Estratto del documento:
# # #

Stefano d’Adamo, "Savona Bandengebiet - La rivolta di una provincia ligure ('43-'45)", Tesi di Laurea, Università degli Studi di Milano, Anno accademico 1999/2000
 
Con l’annuncio radiofonico della capitolazione ad opera del maresciallo Badoglio, la sera dell’8 settembre, la situazione divenne caotica, poiché elementi della 201ª divisione costiera, che stazionavano nella zona di Mentone, ripiegarono in disordine su Ventimiglia [...] De Castiglioni, prima di raggiungere il colle di Nava, provò ad organizzare a Imperia una difesa anticarro sulla via Aurelia, ma il generale Bancale, comandante del XV° CA, gli ordinò di abbandonare i cannoni dopo averli neutralizzati; il 9 settembre alle 7.30 si trovava al colle di Nava, dove una dozzina di carabinieri intercettarono gli sbandati venuti dalla Francia; alle 18, i tedeschi si avvicinarono a Ormea, dove si combatté fino alle 22, prima di imboccare la pista del Passo Tanarello, dove arrivò con un migliaio di uomini alle 9 del giorno 11 <44. Quanto al generale Operti, intendente della 4ª Armata a Beaulieu, decise di rimpatriare rapidamente i fondi in suo possesso per mezzo di due convogli di camion: uno, contenente la cassa principale di Beaulieu (42.696.000 lire e 204.905.000 franchi, più cinque quintali di monete d’argento) raggiunse Savona e successivamente proseguì verso Alba, perdendo lungo la strada qualche veicolo di scorta fermato dai tedeschi a Savona; il secondo, che conteneva la cassa sussidiaria di Mentone (16 milioni di franchi e lire), venne invece catturato a Savona <45.
[NOTE]
44 Ibidem, Cartella 2121/A/3/2, testimonianza del generale Gazzale.
45 R. OPERTI, Il tesoro della 4ª Armata, Torino 1946, pp. 60-62.

Jean-Louis Panicacci, Le ripercussioni dell’occupazione italiana in Francia nella provincia di Imperia, Intemelion, n° 18 (2012)

# # #

Dati estratti:

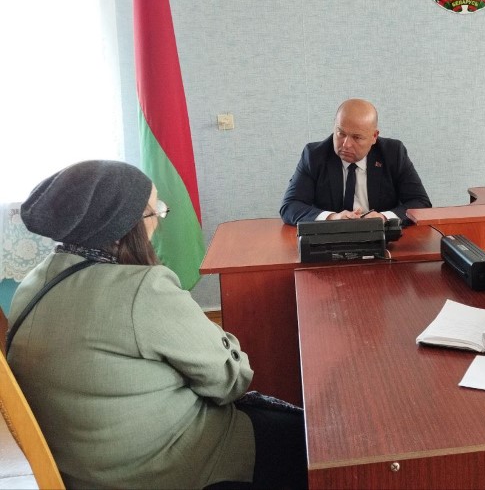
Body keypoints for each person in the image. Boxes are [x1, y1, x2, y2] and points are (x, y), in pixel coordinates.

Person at [6, 160, 307, 489]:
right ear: (127, 226)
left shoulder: (34, 282)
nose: (159, 221)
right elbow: (230, 381)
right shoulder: (141, 290)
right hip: (166, 468)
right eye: (155, 211)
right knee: (315, 441)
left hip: (87, 471)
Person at [280, 98, 431, 225]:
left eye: (357, 137)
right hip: (330, 239)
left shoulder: (393, 153)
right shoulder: (314, 155)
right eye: (341, 133)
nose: (346, 144)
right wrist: (332, 218)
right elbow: (290, 206)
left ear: (374, 136)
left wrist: (384, 218)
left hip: (383, 239)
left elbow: (420, 203)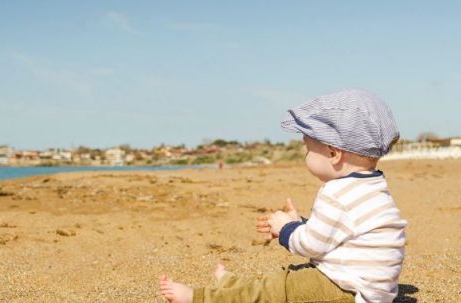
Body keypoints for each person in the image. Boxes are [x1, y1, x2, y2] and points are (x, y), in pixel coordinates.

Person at [159, 88, 407, 303]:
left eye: (308, 148)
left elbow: (310, 245)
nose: (305, 154)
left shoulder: (336, 193)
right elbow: (338, 235)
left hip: (345, 291)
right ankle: (231, 284)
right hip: (370, 292)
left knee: (275, 291)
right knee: (288, 278)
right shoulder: (373, 186)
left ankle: (197, 297)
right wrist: (300, 224)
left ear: (333, 153)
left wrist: (286, 228)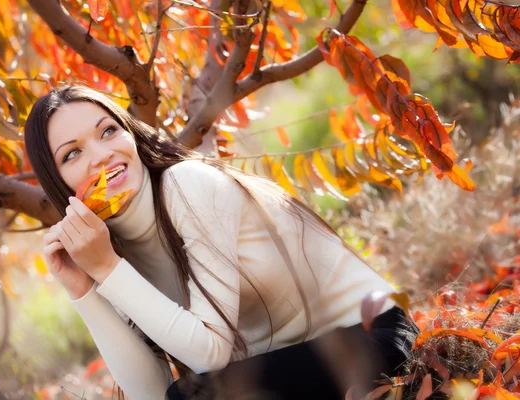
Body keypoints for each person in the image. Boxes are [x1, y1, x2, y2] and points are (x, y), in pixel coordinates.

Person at [24, 85, 419, 400]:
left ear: (130, 133)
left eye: (108, 130)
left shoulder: (187, 184)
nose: (102, 155)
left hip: (369, 336)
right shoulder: (105, 246)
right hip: (289, 365)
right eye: (72, 153)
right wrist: (85, 289)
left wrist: (108, 270)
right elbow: (152, 393)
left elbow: (209, 355)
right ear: (58, 182)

# # #

Consegna 1:
Cita dall'estratto sull'8 settembre 1943 la parte che comincia con le parole contenenti "45 R. OPERTI, Il" e finisce con "n° 18 (2012)".
Consegna 2:
Nell'estratto sull'8 settembre 1943, quanto denaro conteneva la cassa sussidiaria di Mentone?

Spazio risposta 1:
45 R. OPERTI, Il tesoro della 4ª Armata, Torino 1946, pp. 60-62.

Jean-Louis Panicacci, Le ripercussioni dell’occupazione italiana in Francia nella provincia di Imperia, Intemelion, n° 18 (2012)

Spazio risposta 2:
16 milioni di franchi e lire.